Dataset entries
□ □ □ □

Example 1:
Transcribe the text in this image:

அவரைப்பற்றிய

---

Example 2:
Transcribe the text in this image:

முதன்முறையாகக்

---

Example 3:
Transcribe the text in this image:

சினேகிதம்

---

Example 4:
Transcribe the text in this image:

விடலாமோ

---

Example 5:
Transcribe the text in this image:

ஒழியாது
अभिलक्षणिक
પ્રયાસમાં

□ □ □ □

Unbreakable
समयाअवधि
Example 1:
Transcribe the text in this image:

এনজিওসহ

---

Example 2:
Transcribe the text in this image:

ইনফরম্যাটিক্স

□ □ □ □

What you will do: Only one number is wanted: how many lines in the records above contain the string "Example".

Response for this exercise: 7